The two magazines went to war, each accusing the other of staging its photographs – of, effectively, manufacturing “fake news”. And, as happens routinely in any polarised media environment, real people enduring real predicaments were reduced to pawns in a propaganda war.
Meanwhile, in Denver, the transition proved tricky for Flavio. He struggled at school. But things slowly settled down. He learned English, adapted his behaviour and spent weekends with a Portuguese-speaking family, the Gonçalves. Over time, he had less and less contact with his family back in Rio. And when the treatment neared its conclusion after two full years, he was desperate to remain.
He begged Parks and the Gonçalves to adopt him. Instead, in July 1963, Flavio returned to Rio, where he stayed briefly with his family before being sent to a boarding school in São Paulo. The schooling was arranged and paid for by Life.
Parks maintained contact with Flavio after the boy’s return to Brazil, and in 1978, he published a book (Flavio) about the experience, which brought him back to Rio to gather material. Parks also visited in 1999 to film a documentary (Gordon Parks – Half Past Autumn). In each of those trips, the journalist saw that his subject’s struggles with poverty had never really abated.

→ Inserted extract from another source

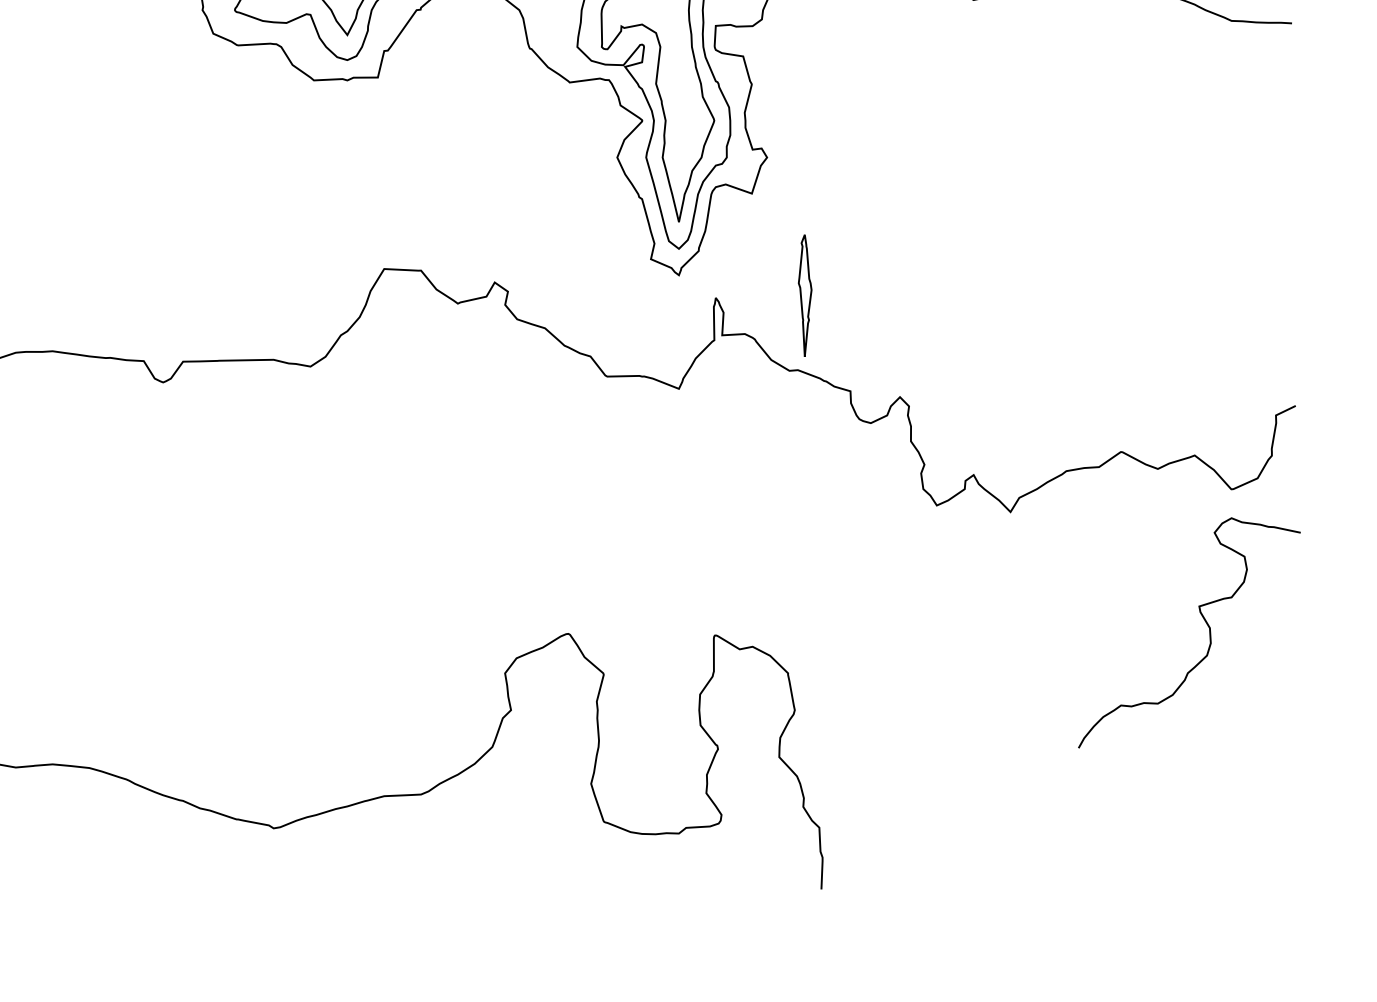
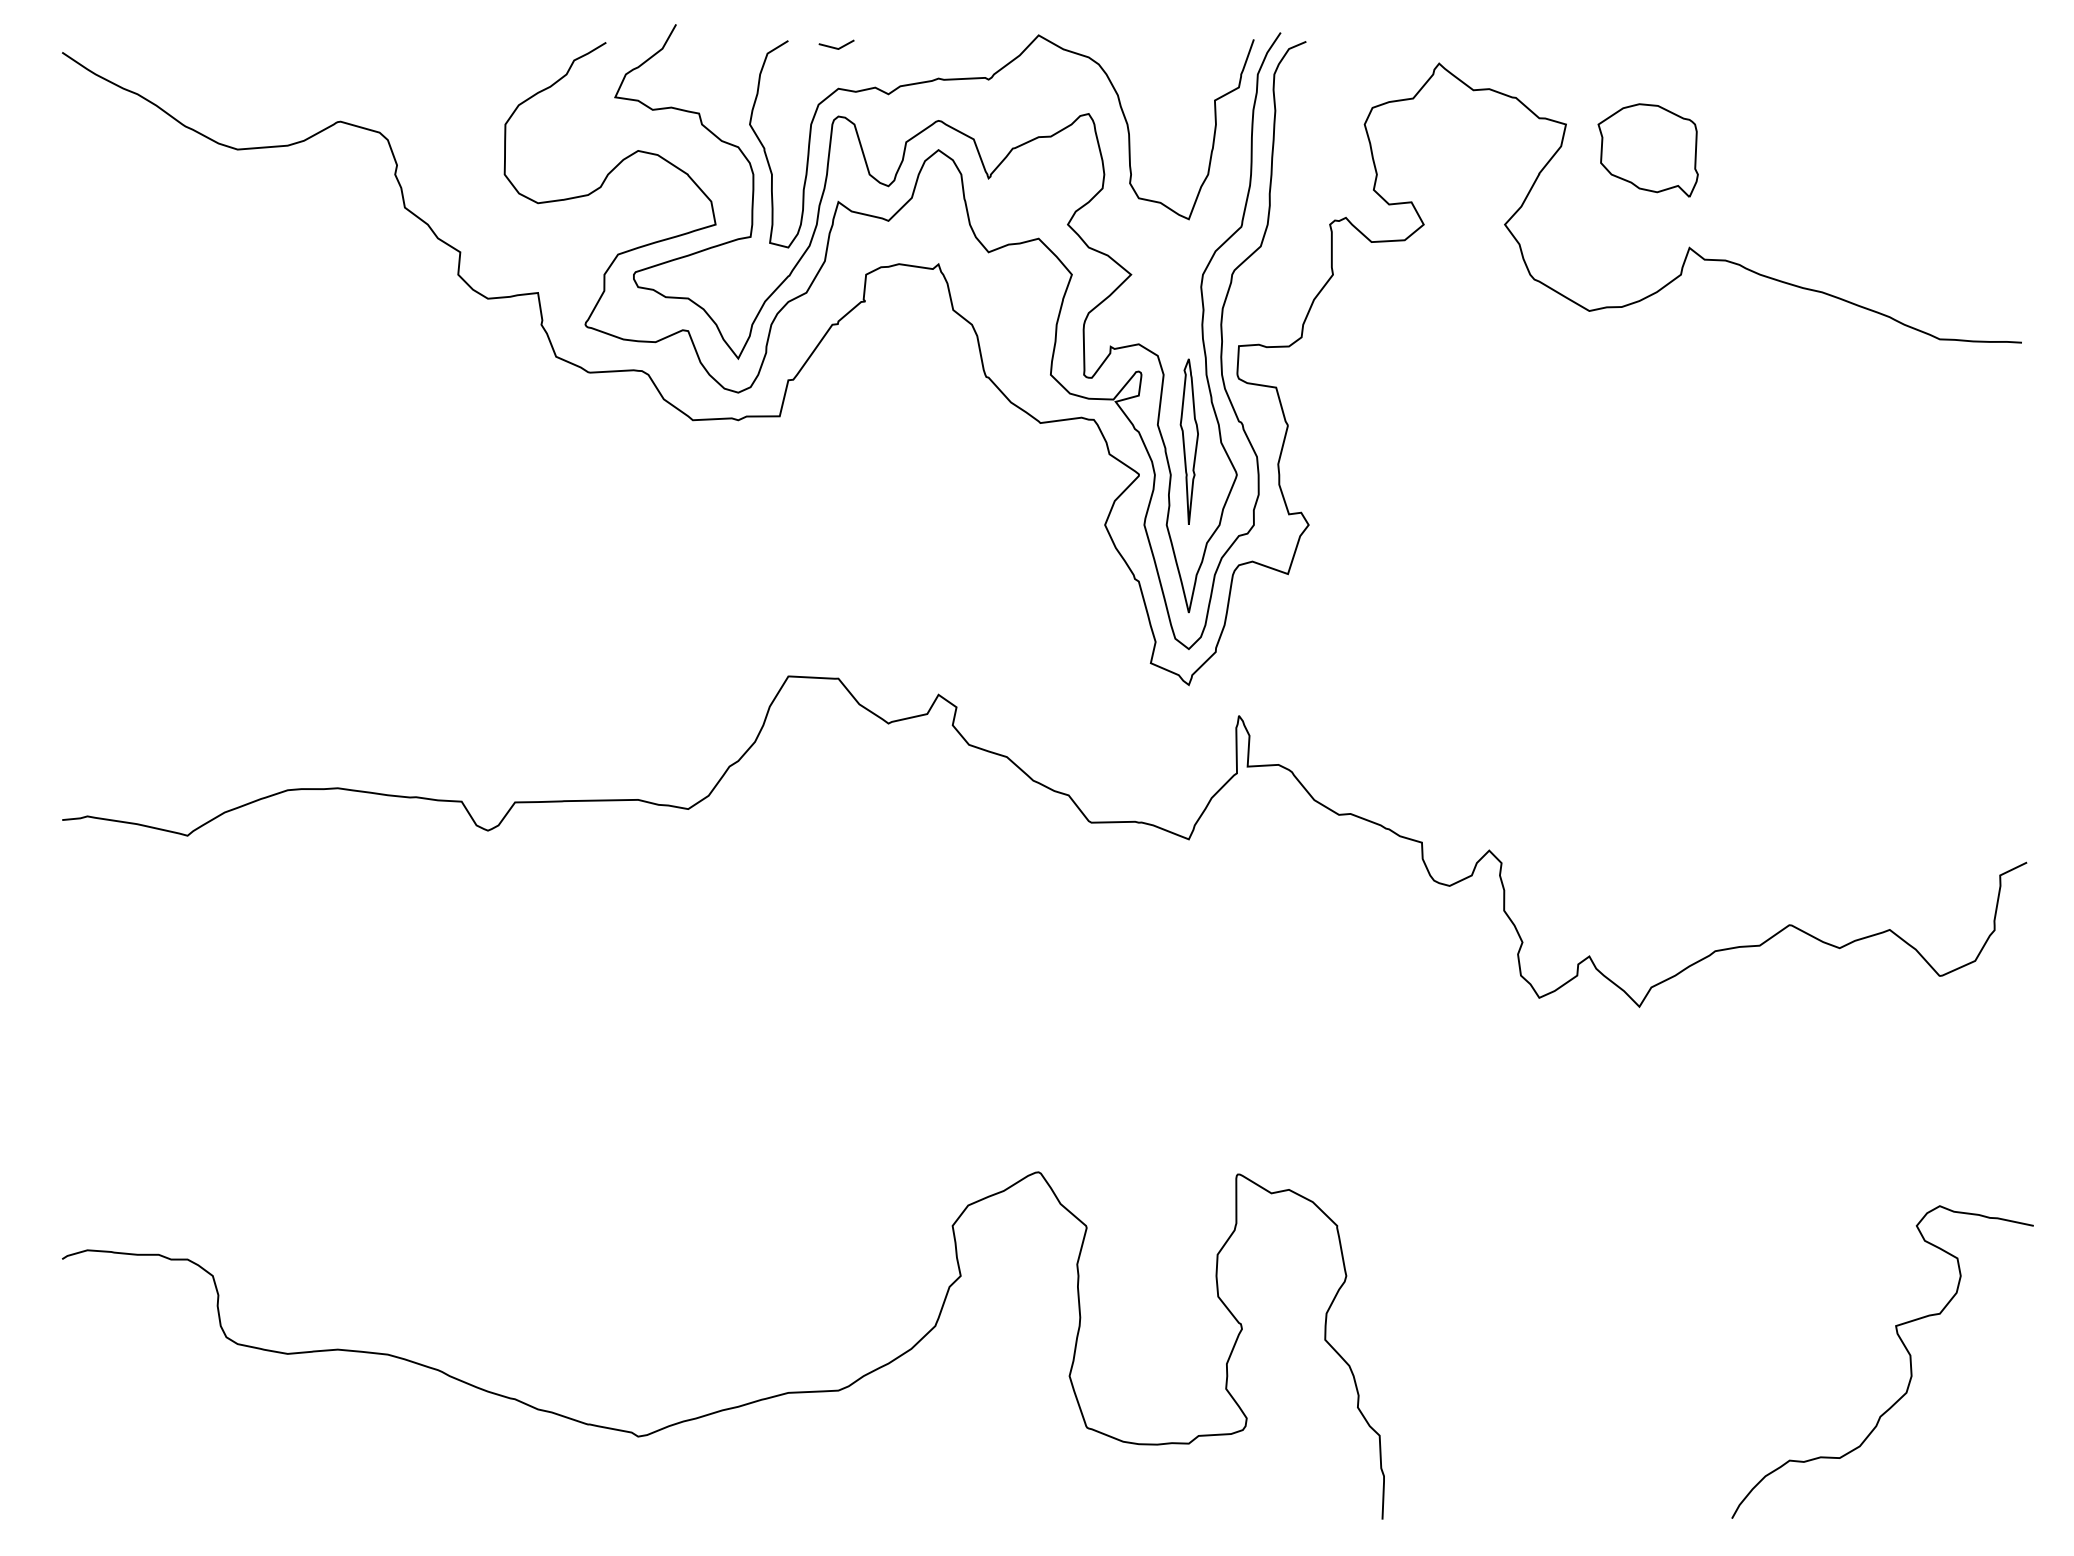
part: (804, 295) -> (1188, 441), moved
curve: (1206, 623) -> (1905, 1349), moved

“As a photojournalist,” Parks wrote, with more than a tinge of melancholy, “I have occasionally done stories that have seriously altered human lives. In hindsight, I often wonder if it might not have been wiser to have left those lives untouched, to have let them grind out their time as fate intended.”
Flavio himself, now retired from his job as a security guard, later reflected on the fact that, thanks to Parks, “people know more about my life than I do. I’m glad that I’m alive as a result ... (But) this story never made me feel either better or worse than anyone else.”